黄海华司马屡促北上作此答之
徵车衮衮去如驰,我似盐车负难动。
三败欲洗曹沫羞,两刖未苏卞和痛。
骑驴旅食春几经,射虎短衣老可送。
况无王猛扪虱略,空怀贾谊厝薪恸。
佩玉知难利走趋,峨冠信易遭嘲讽。
同里谁人作狗监,居邻有客求羊仲。
一生端与藜藿亲,百年幸及鸡豚供。
稍喜粳稻庆稔丰,差免齑盐嗟屡空。
狼藉画眉私自怜,俜伶索枣娇可弄。
花时酒熟醉莫辞,梦里诗成醒能诵。
性如苦李得全真,心似寒苞难破冻。
行藏休就季主卜,富贵早醒春㜑梦。
君今半刺叹官间,行剩一障为时用。
幅巾容我频往来,新诗与子勤磨砻。
沧海忧虞未可论,名山事业知堪共。
他日傥结隐退庐,团茅愿傍秦人洞。
白话文译文
征召的车马络绎不绝地疾驰而去,我却像被盐车重压般难以挪动。
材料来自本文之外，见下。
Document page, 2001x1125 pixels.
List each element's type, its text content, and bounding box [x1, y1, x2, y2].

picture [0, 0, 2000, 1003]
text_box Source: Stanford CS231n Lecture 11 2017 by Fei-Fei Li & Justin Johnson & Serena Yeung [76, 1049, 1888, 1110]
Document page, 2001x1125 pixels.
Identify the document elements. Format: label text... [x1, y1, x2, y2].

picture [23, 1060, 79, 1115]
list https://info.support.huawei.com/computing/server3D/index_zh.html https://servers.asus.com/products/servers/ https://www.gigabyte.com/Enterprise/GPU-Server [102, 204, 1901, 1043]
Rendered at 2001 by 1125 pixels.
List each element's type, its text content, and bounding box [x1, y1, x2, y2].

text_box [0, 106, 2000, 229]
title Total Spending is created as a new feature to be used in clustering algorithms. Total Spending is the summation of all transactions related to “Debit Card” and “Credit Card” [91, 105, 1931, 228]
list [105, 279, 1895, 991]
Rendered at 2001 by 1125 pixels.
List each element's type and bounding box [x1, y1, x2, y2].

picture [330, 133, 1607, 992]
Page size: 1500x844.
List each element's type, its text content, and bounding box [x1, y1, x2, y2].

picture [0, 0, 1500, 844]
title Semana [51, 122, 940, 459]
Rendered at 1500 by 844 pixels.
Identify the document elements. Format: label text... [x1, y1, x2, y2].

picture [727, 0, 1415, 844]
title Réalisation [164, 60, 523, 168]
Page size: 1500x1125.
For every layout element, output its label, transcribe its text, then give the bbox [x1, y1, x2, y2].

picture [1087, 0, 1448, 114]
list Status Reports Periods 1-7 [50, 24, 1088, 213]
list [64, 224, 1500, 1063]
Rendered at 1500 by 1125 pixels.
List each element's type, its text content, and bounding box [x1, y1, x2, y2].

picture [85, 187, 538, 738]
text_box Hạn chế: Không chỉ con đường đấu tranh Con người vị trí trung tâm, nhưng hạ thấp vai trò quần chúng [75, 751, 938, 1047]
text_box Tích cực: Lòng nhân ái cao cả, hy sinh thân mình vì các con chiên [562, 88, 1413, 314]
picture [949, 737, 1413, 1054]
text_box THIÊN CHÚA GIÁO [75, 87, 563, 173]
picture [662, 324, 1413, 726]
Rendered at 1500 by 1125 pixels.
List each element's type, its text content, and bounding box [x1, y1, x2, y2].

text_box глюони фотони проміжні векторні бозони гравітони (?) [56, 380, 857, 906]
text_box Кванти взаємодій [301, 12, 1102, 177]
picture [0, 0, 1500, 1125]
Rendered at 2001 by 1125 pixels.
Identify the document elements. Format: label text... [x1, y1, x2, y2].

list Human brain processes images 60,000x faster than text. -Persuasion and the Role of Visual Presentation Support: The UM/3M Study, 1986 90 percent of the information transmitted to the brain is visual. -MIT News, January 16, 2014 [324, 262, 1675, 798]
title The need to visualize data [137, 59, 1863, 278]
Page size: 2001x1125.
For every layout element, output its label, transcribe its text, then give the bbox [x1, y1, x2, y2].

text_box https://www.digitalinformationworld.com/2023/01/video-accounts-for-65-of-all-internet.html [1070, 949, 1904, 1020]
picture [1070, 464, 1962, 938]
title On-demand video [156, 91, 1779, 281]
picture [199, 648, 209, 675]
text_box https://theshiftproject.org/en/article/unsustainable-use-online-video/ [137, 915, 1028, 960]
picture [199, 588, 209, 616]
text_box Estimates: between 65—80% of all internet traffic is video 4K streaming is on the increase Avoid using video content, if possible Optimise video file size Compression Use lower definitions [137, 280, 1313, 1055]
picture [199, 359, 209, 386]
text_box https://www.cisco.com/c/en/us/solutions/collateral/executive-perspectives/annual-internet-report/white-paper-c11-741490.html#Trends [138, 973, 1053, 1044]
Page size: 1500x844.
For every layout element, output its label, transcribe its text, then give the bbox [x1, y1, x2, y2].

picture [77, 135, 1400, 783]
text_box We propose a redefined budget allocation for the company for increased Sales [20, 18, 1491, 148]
想要像曹沫那样洗刷三次失败的耻辱,却如卞和般两次被砍脚而痛苦未消。骑驴寄居他乡谋生,春天已过了几回;穿着短衣射虎的岁月已老,只能送走时光。何况我没有王猛扪虱论天下的谋略,空怀着贾谊忧心积薪的悲痛。佩戴玉饰难以前行快走,戴着高冠确实容易遭人嘲讽。同乡中谁像狗监那样推荐人才?邻居里倒有客人像羊仲那样寻求隐士。我这一生注定与粗茶淡饭为伴,幸好百年里还能享用鸡猪的供奉。稍微高兴的是稻谷获得丰收,勉强免去因缺盐少菜而长叹家徒四壁。杂乱地画着眉毛暗自怜爱自己,看着幼小的孩子撒娇要枣子可爱动人。花开时节酒已酿熟,不要推辞醉饮;梦里写成的诗,醒来还能吟诵。我的性情像苦李般保全了本真,心却似寒苞难以破冰解冻。行踪去留不必请季主占卜,富贵荣华早已像春梦般醒来。你如今担任副职感叹官闲,却还剩下一道屏障为世所用。希望你能允许我常穿着便服来往,与你一起反复推敲新诗。世事的忧患难以论说,著书立说的事业知道可以共同承担。将来如果筑起隐居的茅庐,我愿在秦人洞旁建一间小屋。